She had her first one-woman show at the age of 68 and developed her signature style seven years later. Despite her belated start, Alma Woodsey Thomas went on to have retrospectives at the Corcoran Gallery of Art and the National Museum of American Art, both in Washington, D.C.; she was the first African American woman to have a solo show at the Whitney Museum of American Art; and she exhibited her paintings at the White House on three occasions.
Thomas was born and raised in Columbus, Georgia. In 1907 she moved with her family to Washington, D.C., into the house where she spent the remaining seven decades of her life. After graduating from high school, where she excelled at art, Thomas earned a teaching certificate and, later, a master's degree in art education. Throughout her life, Thomas concentrated on her career; she painted part time while supporting herself by teaching art, notably at Shaw Junior High School, where she worked from 1924 until her retirement in 1960.

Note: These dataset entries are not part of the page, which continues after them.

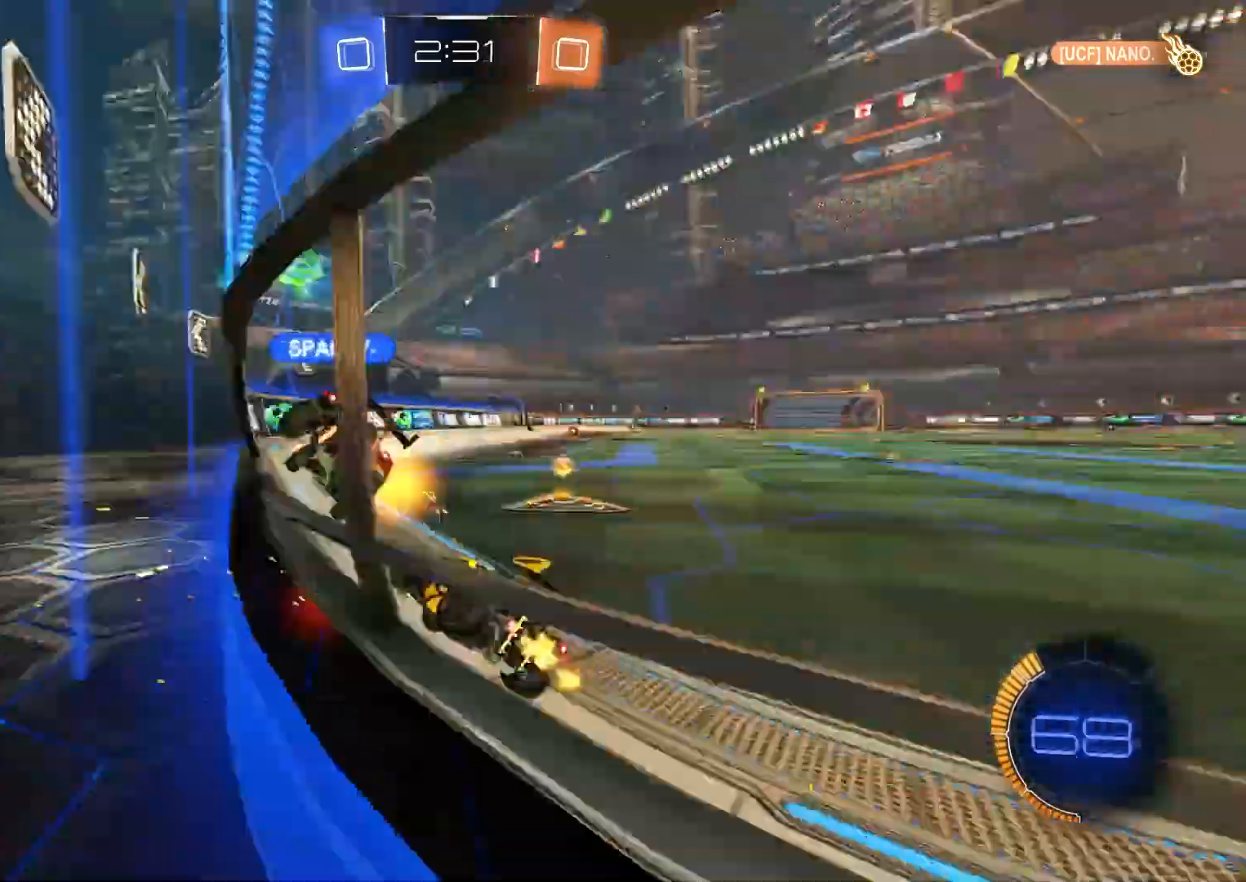
{"buttons": ["CIRCLE", "R2"], "left_stick": "right", "right_stick": "center", "events": [[50, "TRIANGLE", "up"], [150, "L1", "down"], [267, "L1", "up"], [283, "CIRCLE", "down"]]}
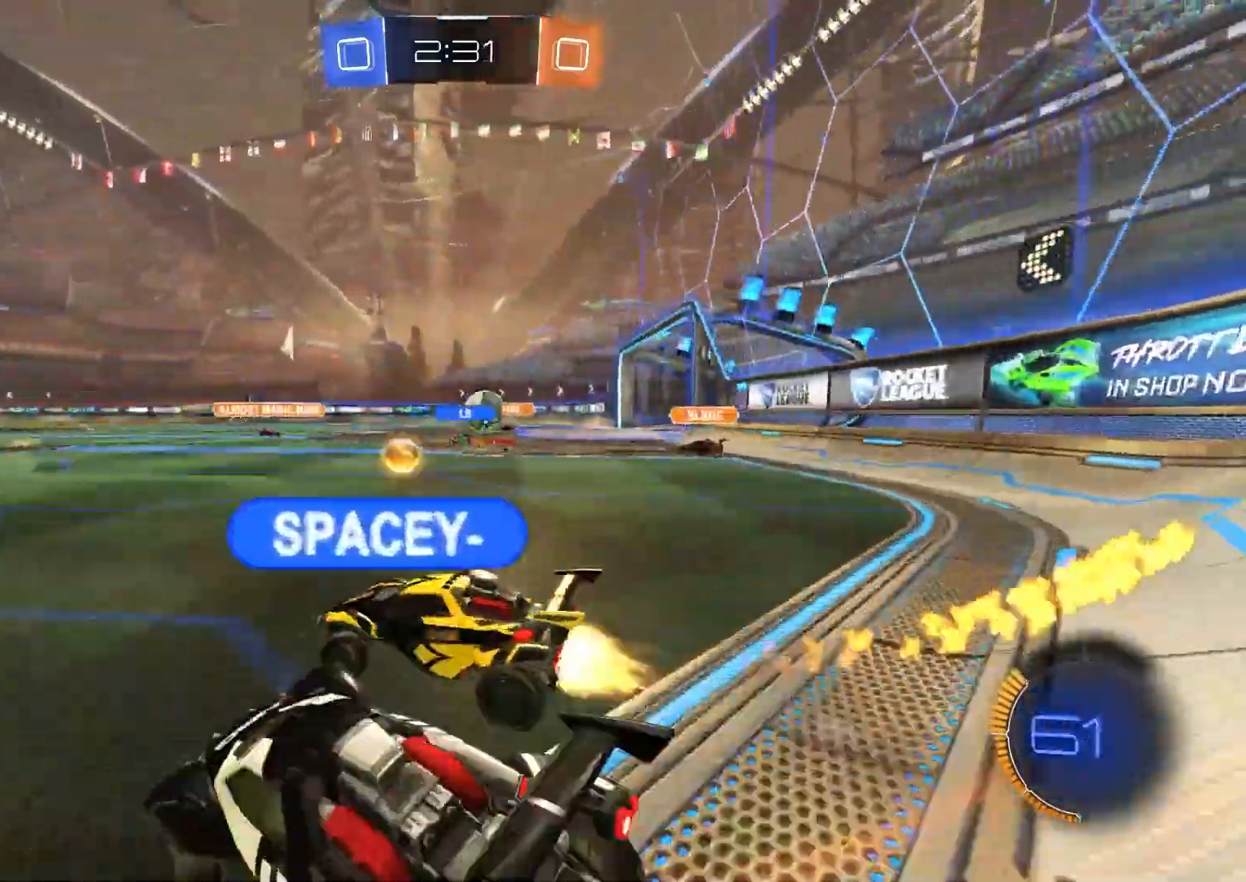
{"buttons": ["CIRCLE", "R2"], "left_stick": "right", "right_stick": "center", "events": []}
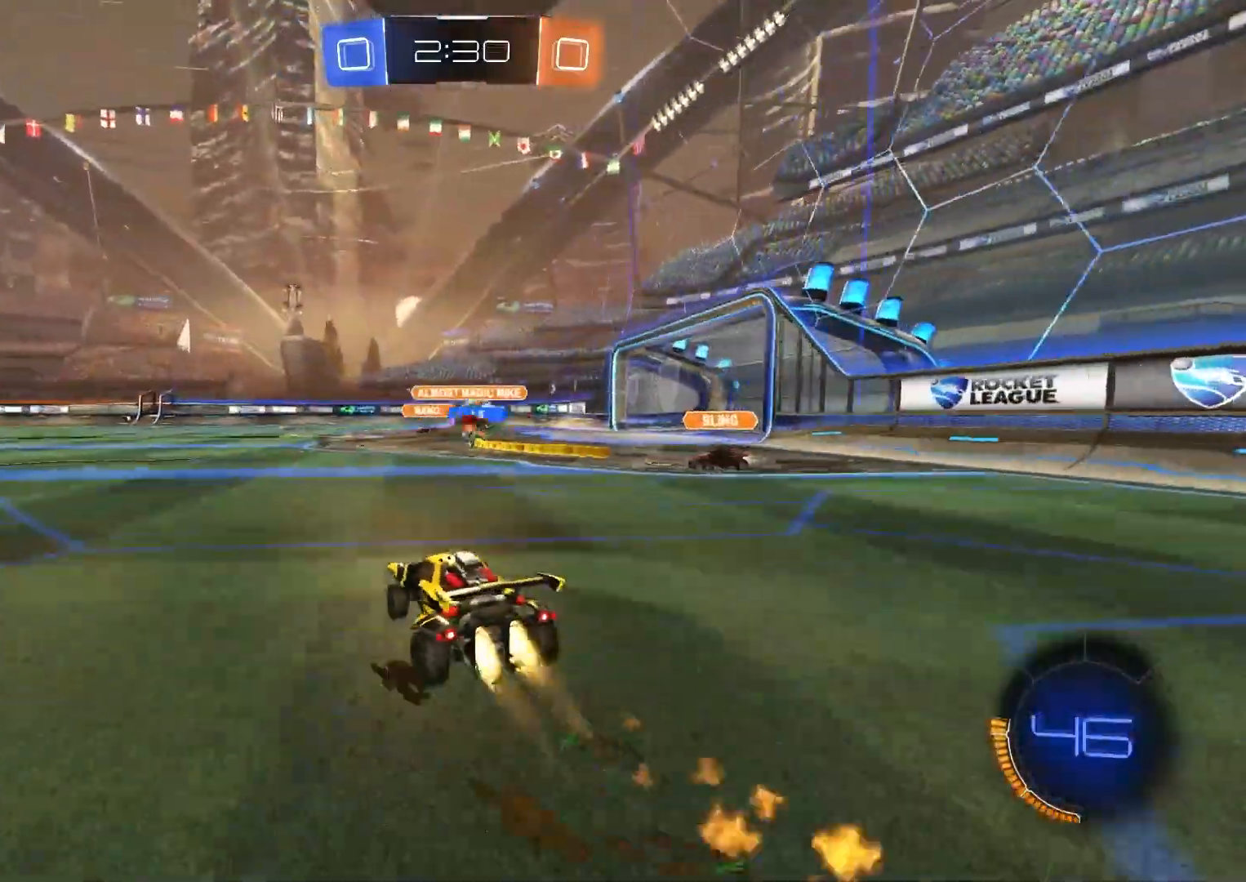
{"buttons": ["R2"], "left_stick": "left", "right_stick": "center", "events": [[283, "left_stick", "center"], [367, "CIRCLE", "up"], [450, "left_stick", "left"]]}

Thomas's early art was realistic. However, at Howard University, where she was the Art Department's first graduate in 1924, she became fascinated by abstraction, based on the influence of her professors Lois Mailou Jones and James V. Herring. When she was invited to exhibit her art at Howard in 1966, Thomas decided to experiment with a new approach, the type of painting for which she is best known today: large canvases filled with dense, irregular patterns made by brushes heavily laden with bright colors. Thomas's mature work has been compared with Byzantine mosaics, the pointillist technique of Georges Seurat, and the paintings of the Washington Color School, yet her work is quite distinctive.
A lifelong political activist, Thomas offered weekly art classes to children from Washington's poorest neighborhoods even when she was suffering from severe arthritis. In her 80s, neither a broken hip nor a heart ailment prevented her from continuing to paint.